We have $$f: [0,1] \to \mathbb{R}$$, twice differentiable in $$(0,1)$$, with $$f(0) = 3$$ and $$f(1) = 5$$. The line $$y = 2x + 3$$ intersects the graph of $$f$$ at exactly two distinct points in $$(0,1)$$.

At $$x = 0$$: $$y = 3 = f(0)$$. At $$x = 1$$: $$y = 5 = f(1)$$.

So the line connects the endpoints of $$f$$.

Then $$h(0) = 0$$ and $$h(1) = 0$$.

The line intersects $$f$$ at exactly two points in $$(0,1)$$, so $$h(x) = 0$$ at exactly two points in $$(0,1)$$. Combined with the endpoints, $$h$$ has at least 4 zeros in $$[0,1]$$: $$x = 0$$, two interior points, and $$x = 1$$.

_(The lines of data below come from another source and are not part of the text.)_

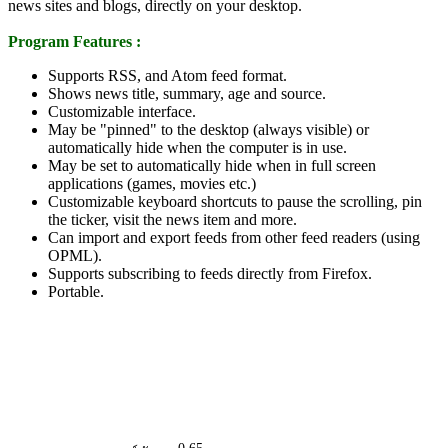
news sites and blogs, directly on your desktop.
Program Features :
Supports RSS, and Atom feed format.
Shows news title, summary, age and source.
Customizable interface.
May be "pinned" to the desktop (always visible) or
automatically hide when the computer is in use.
May be set to automatically hide when in full screen
applications (games, movies etc.)
Customizable keyboard shortcuts to pause the scrolling, pin
the ticker, visit the news item and more.
Can import and export feeds from other feed readers (using
OPML).
Supports subscribing to feeds directly from Firefox.
Portable.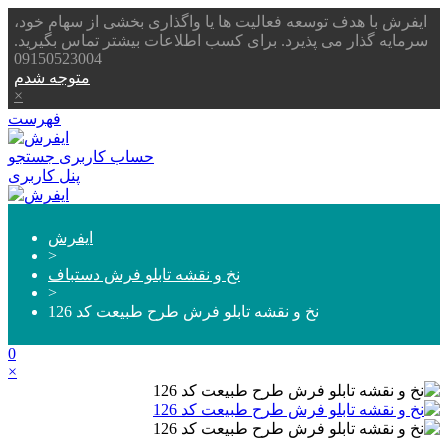
ایفرش با هدف توسعه فعالیت ها یا واگذاری بخشی از سهام خود،
سرمایه گذار می پذیرد. برای کسب اطلاعات بیشتر تماس بگیرید.
09150523004
متوجه شدم
×
فهرست
حساب کاربری
جستجو
پنل کاربری
ایفرش
>
نخ و نقشه تابلو فرش دستباف
>
نخ و نقشه تابلو فرش طرح طبیعت کد 126
0
×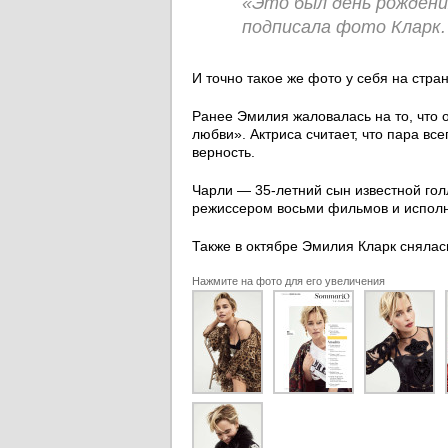
«Это был день рождени
подписала фото Кларк.
И точно такое же фото у себя на стра
Ранее Эмилия жаловалась на то, что 
любви». Актриса считает, что пара все
верность.
Чарли — 35-летний сын известной го
режиссером восьми фильмов и исполни
Также в октябре Эмилия Кларк снялас
Нажмите на фото для его увеличения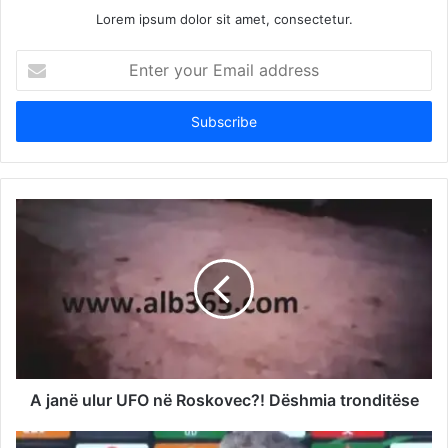
Lorem ipsum dolor sit amet, consectetur.
Enter
your
Email
address
A janë ulur UFO në Roskovec?! Dëshmia tronditëse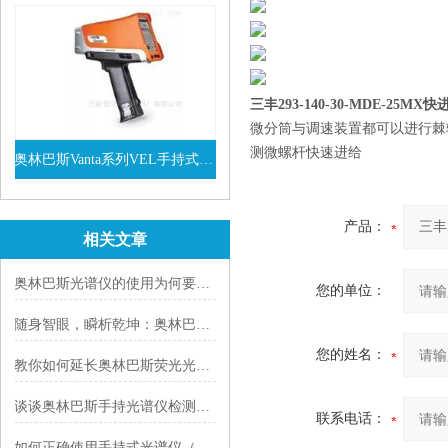
三丰293-140-30-MDE-25MX
微分筒与调速装置都可以进行棘
测微螺杆快速进给
奥林巴斯Vanta系列VEL手持式XRF光谱仪
查看详情
产品：
相关文章
奥林巴斯光谱仪的使用为何要接地
您的单位：
随身智眼，瞬析乾坤：奥林巴斯便携式光谱仪的技术跃升
您的姓名：
教你如何延长奥林巴斯荧光光谱仪的使用寿命
谈谈奥林巴斯手持光谱仪检测不锈钢成分时产生误差的原因及解决方法
联系电话：
如何正确使用手持式光谱仪（手持式合金分析仪）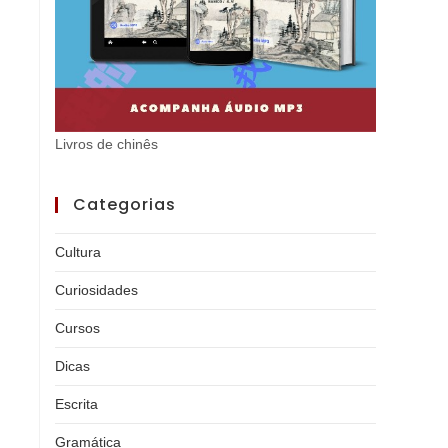
Livros de chinês
Categorias
Cultura
Curiosidades
Cursos
Dicas
Escrita
Gramática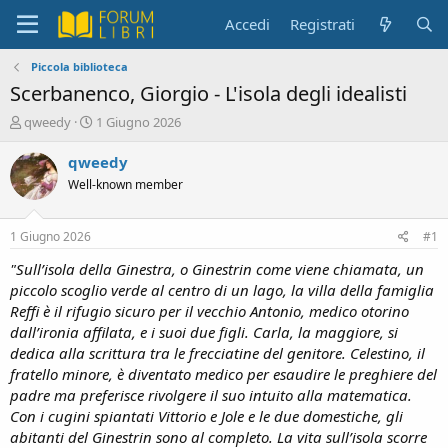
Accedi
Registrati
Piccola biblioteca
Scerbanenco, Giorgio - L'isola degli idealisti
C
D
qweedy
1 Giugno 2026
r
a
e
t
qweedy
a
a
Well-known member
t
d
o
i
r
i
1 Giugno 2026
#1
e
n
D
i
"Sull’isola della Ginestra, o Ginestrin come viene chiamata, un
i
z
piccolo scoglio verde al centro di un lago, la villa della famiglia
s
i
Reffi è il rifugio sicuro per il vecchio Antonio, medico otorino
c
o
dall’ironia affilata, e i suoi due figli. Carla, la maggiore, si
u
dedica alla scrittura tra le frecciatine del genitore. Celestino, il
s
fratello minore, è diventato medico per esaudire le preghiere del
s
i
padre ma preferisce rivolgere il suo intuito alla matematica.
o
Con i cugini spiantati Vittorio e Jole e le due domestiche, gli
n
abitanti del Ginestrin sono al completo. La vita sull’isola scorre
e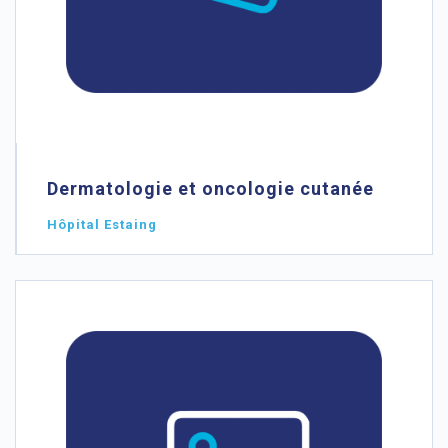
Dermatologie et oncologie cutanée
Hôpital Estaing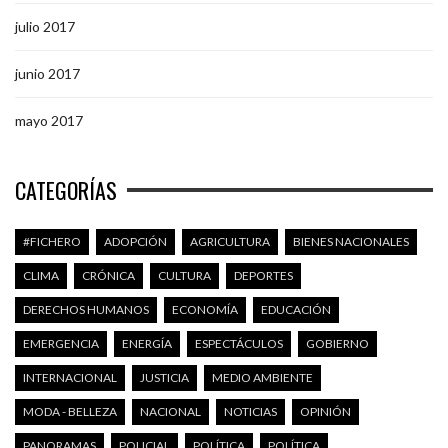
julio 2017
junio 2017
mayo 2017
CATEGORÍAS
#FICHERO
ADOPCIÓN
AGRICULTURA
BIENES NACIONALES
CLIMA
CRÓNICA
CULTURA
DEPORTES
DERECHOS HUMANOS
ECONOMÍA
EDUCACIÓN
EMERGENCIA
ENERGÍA
ESPECTÁCULOS
GOBIERNO
INTERNACIONAL
JUSTICIA
MEDIO AMBIENTE
MODA - BELLEZA
NACIONAL
NOTICIAS
OPINIÓN
PANORAMAS
POLICIAL
POLÍTICA
POLÍTICA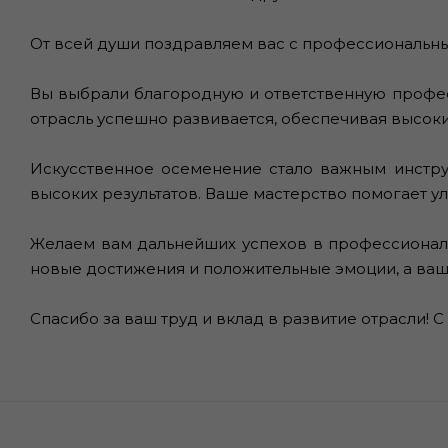
От всей души поздравляем вас с профессиональн
Вы выбрали благородную и ответственную профес
отрасль успешно развивается, обеспечивая высок
Искусственное осеменение стало важным инстру
высоких результатов. Ваше мастерство помогает у
Желаем вам дальнейших успехов в профессиональн
новые достижения и положительные эмоции, а ваш
Спасибо за ваш труд и вклад в развитие отрасли! 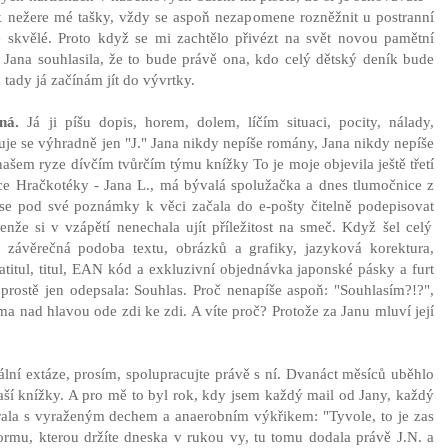
ak nežere mé tašky, vždy se aspoň nezapomene rozněžnit u postranní
e skvělé. Proto když se mi zachtělo přivézt na svět novou pamětní
y Jana souhlasila, že to bude právě ona, kdo celý dětský deník bude
tady já začínám jít do vývrtky.
ná.
Já ji píšu dopis, horem, dolem, líčím situaci, pocity, nálady,
je se výhradně jen "J." Jana nikdy nepíše romány, Jana nikdy nepíše
našem ryze dívčím tvůrčím týmu knížky To je moje objevila ještě třetí
lce Hračkotéky - Jana L., má bývalá spolužačka a dnes tlumočnice z
 se pod své poznámky k věci začala do e-pošty čitelně podepisovat
nže si v vzápětí nenechala ujít příležitost na smeč. Když šel celý
se závěrečná podoba textu, obrázků a grafiky, jazyková korektura,
atitul, titul, EAN kód a exkluzivní objednávka japonské pásky a furt
a prostě jen odepsala: Souhlas. Proč nenapíše aspoň: "Souhlasím?!?",
a nad hlavou ode zdi ke zdi. A víte proč? Protože za Janu mluví její
uální extáze, prosím, spolupracujte právě s ní. Dvanáct měsíců uběhlo
aší knížky. A pro mě to byl rok, kdy jsem každý mail od Jany, každý
írala s vyraženým dechem a anaerobním výkřikem: "Tyvole, to je zas
formu, kterou držíte dneska v rukou vy, tu tomu dodala právě J.N. a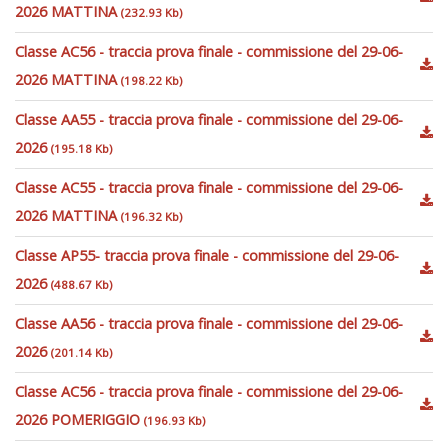
2026 MATTINA
(232.93 Kb)
Classe AC56 - traccia prova finale - commissione del 29-06-
2026 MATTINA
(198.22 Kb)
Classe AA55 - traccia prova finale - commissione del 29-06-
2026
(195.18 Kb)
Classe AC55 - traccia prova finale - commissione del 29-06-
2026 MATTINA
(196.32 Kb)
Classe AP55- traccia prova finale - commissione del 29-06-
2026
(488.67 Kb)
Classe AA56 - traccia prova finale - commissione del 29-06-
2026
(201.14 Kb)
Classe AC56 - traccia prova finale - commissione del 29-06-
2026 POMERIGGIO
(196.93 Kb)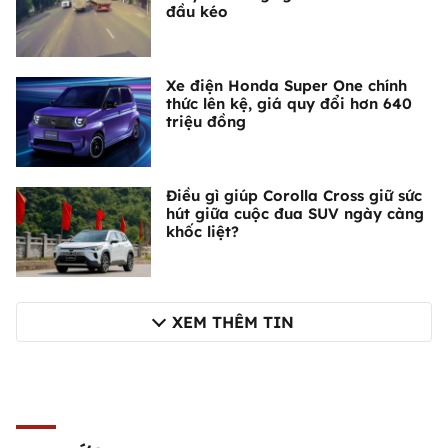
đầu kéo
Xe điện Honda Super One chính
thức lên kệ, giá quy đổi hơn 640
triệu đồng
Điều gì giúp Corolla Cross giữ sức
hút giữa cuộc đua SUV ngày càng
khốc liệt?
XEM THÊM TIN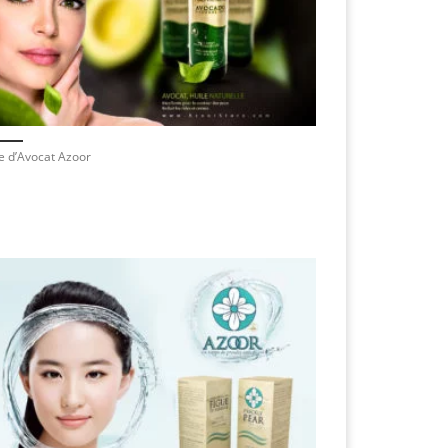
e d’Avocat Azoor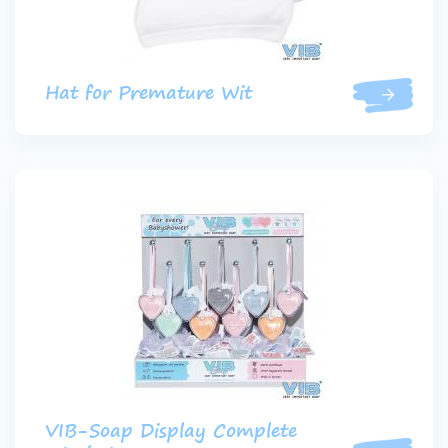
Hat for Premature Wit
VIB-Soap Display Complete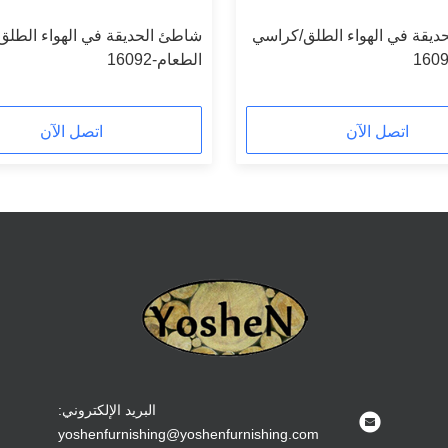
ديقة في الهواء الطلق/كراسي
شاطئ الحديقة في الهواء الطل
الطعام-16092
اتصل الآن
اتصل الآن
البريد الإلكتروني:
yoshenfurnishing@yoshenfurnishing.com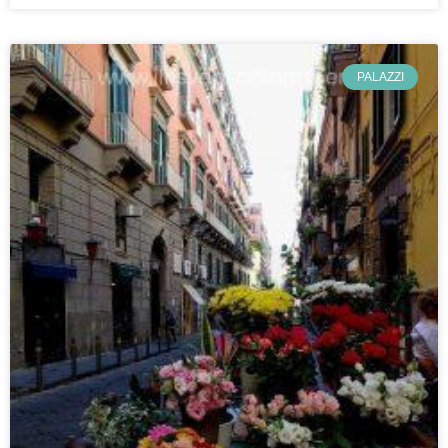
PALAZZI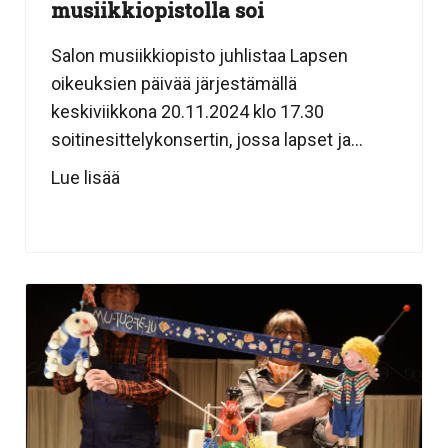
musiikkiopistolla soi
Salon musiikkiopisto juhlistaa Lapsen
oikeuksien päivää järjestämällä
keskiviikkona 20.11.2024 klo 17.30
soitinesittelykonsertin, jossa lapset ja...
Lue lisää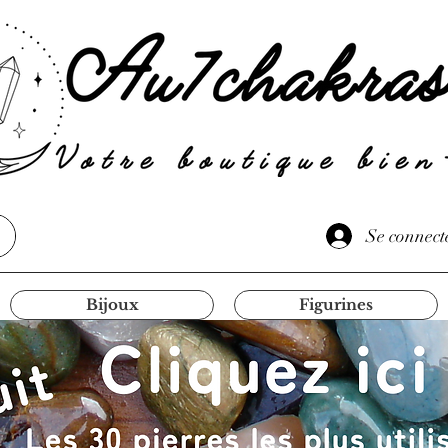
Se connect
Bijoux
Figurines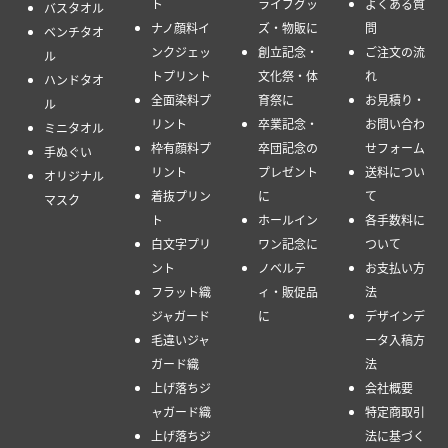
ト
ライブグッ
よくある質
バスタオル
ナノ顔料イ
ズ・物販に
問
ベンチタオ
ンクジェッ
創立記念・
ご注文の流
ル
トプリント
文化祭・体
れ
ハンドタオ
全面染料プ
育祭に
お見積り・
ル
リント
卒業記念・
お問い合わ
ミニタオル
枠有顔料プ
卒団記念の
せフォーム
手ぬぐい
リント
プレゼント
送料につい
オリジナル
着抜プリン
に
て
マスク
ト
ホールイン
各手数料に
白文字プリ
ワン記念に
ついて
ント
ノベルテ
お支払い方
フラット織
ィ・販促品
法
ジャガード
に
デザインデ
毛違いジャ
ータ入稿方
ガード織
法
上げ落ちジ
会社概要
ャガード織
特定商取引
上げ落ちジ
法に基づく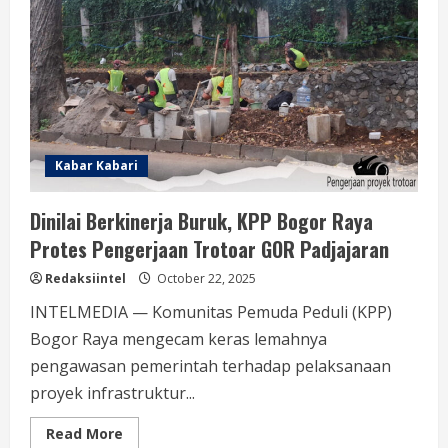
Terkendala
Kini
Senyum
Bahagia
Kabar Kabari
Dinilai Berkinerja Buruk, KPP Bogor Raya
Protes Pengerjaan Trotoar GOR Padjajaran
Redaksiintel
October 22, 2025
INTELMEDIA — Komunitas Pemuda Peduli (KPP)
Bogor Raya mengecam keras lemahnya
pengawasan pemerintah terhadap pelaksanaan
proyek infrastruktur...
Read
Read More
more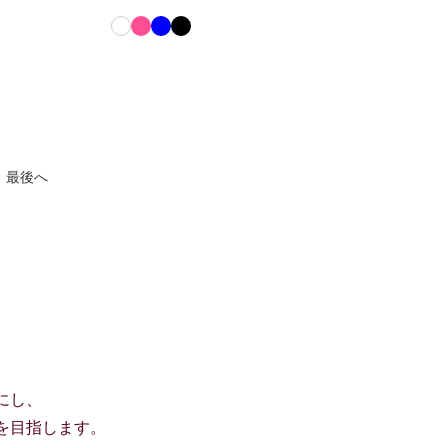
最後へ
にし、
を目指します。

With 4 zeros of $$h$$, by Rolle's theorem, $$h'(x) = 0$$ at least 3 times in $$(0,1)$$.

Applying Rolle's theorem again to $$h'$$, we get $$h''(x) = 0$$ at least 2 times in $$(0,1)$$.

Since $$h''(x) = f''(x) - 0 = f''(x)$$, we conclude that $$f''(x) = 0$$ at least 2 times.

The least number of points where $$f''(x) = 0$$ is 2.

The answer is 2.